Often these books contain the subtle (or not so subtle) message that theirs is the One True Way of managing your time and tasks. It’s easy to get really enthusiastic while reading these books and think that you need to throw out what you’ve been doing and implement the new system to solve all your problems!

But mostly these books are written by people whose primary business (other than writing books) is to advise other people on how to improve their productivity and time management. That’s a very specific type of work. It probably involves lots of meetings, emails, reports to write, phone calls to make and various other small but numerous administrative tasks. And so this is exactly the type of work that most of these books tell you how to manage!

But “knowledge worker” is a broad term, and I think there are lots of people for whom work doesn’t really look like this. For example, workers who tend to have one big project to work on at a time. Their success is really based on how well they are able to consistently focus on that one project. You might call these “flow workers” after the state of Flow they experience when they are truly absorbed in their work and are at their most productive. For flow workers, the most important thing is to have long, uninterrupted blocks of time to work on their primary project. This is when the real work gets done.

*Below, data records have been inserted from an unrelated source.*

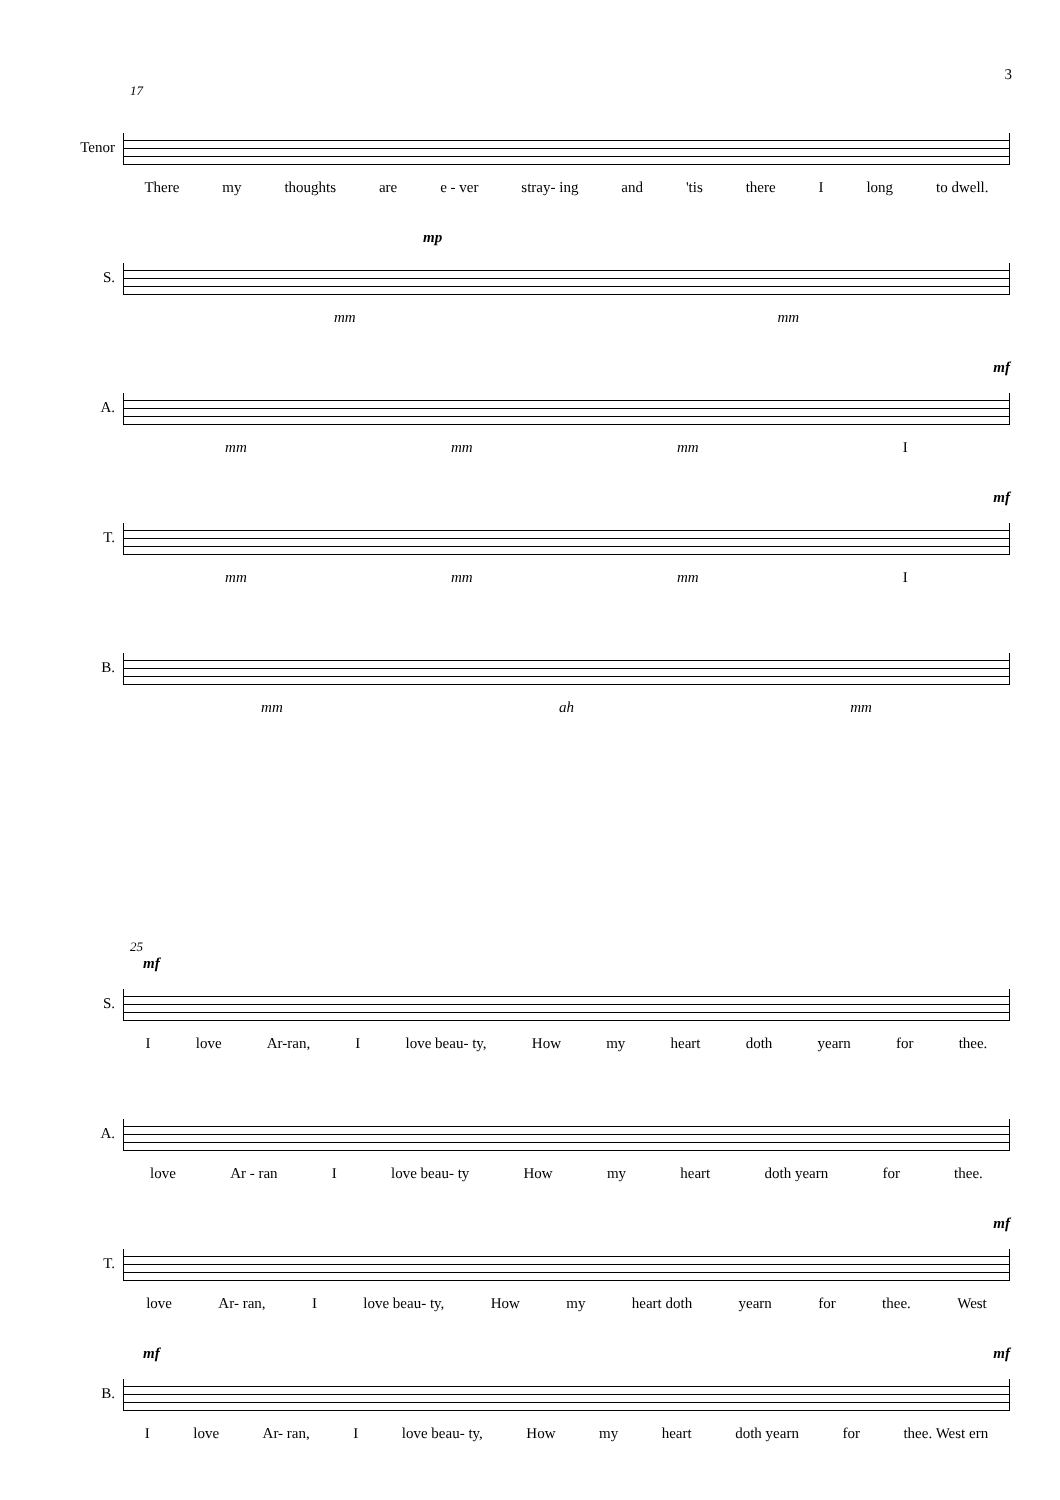3
17
Tenor
There my thoughts are e - ver stray- ing and 'tis there I long to dwell.
S.
mp
mm mm
A.
mf
mm mm mm I
T.
mf
mm mm mm I
B.
mm ah mm
25
S.
mf
Ilove Ar-ran, I love beau- ty, How my heart doth yearn for thee.
A.
love Ar - ran I love beau- ty How my heart doth yearn for thee.
T.
mf
love Ar- ran, I love beau- ty, How my heart doth yearn for thee. West
B.
mf mf
Ilove Ar- ran, I love beau- ty, How my heart doth yearn for thee. West ern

Of course, flow workers still have other things to do. They get invited to meetings, they have miscellaneous administrative tasks to deal with and calls to make, just like everyone else does. So the systems advocated by typical time management methods can still be really useful here. Their main benefit is in clearing the mind of these distracting tasks. Once they are all in a trusted system, then that desirable state of flow can be achieved much more easily without those distractions.

And for everyone, having all those tasks managed is beneficial. I’ve found that my creativity goes up when I’m feeling totally on top of things, and new ideas just seem to flow more easily. And it helps to avoid those last-minute emergencies that crop up when you don’t handle things on time.

Everyone is different. We all have different jobs, different projects, different skills and experience and different personalities. There’s no one-size-fits-all time management system. The value in all the different books and articles out there is in cherry picking different bits of different systems and finding the things that work for you.

Even if you find a system that works, things change. If you change jobs, change careers, or even as your skills and personality change subtly over time, you need to keep revising your system so it continues to work well for you.

So this is how I view books about time management now; as sources of ideas and inspiration to fit into my existing ways of working, but not as revolutionary new systems to replace what I’m already doing that works. And I bear in mind that the work the author does is probably not the same as the work I’m doing.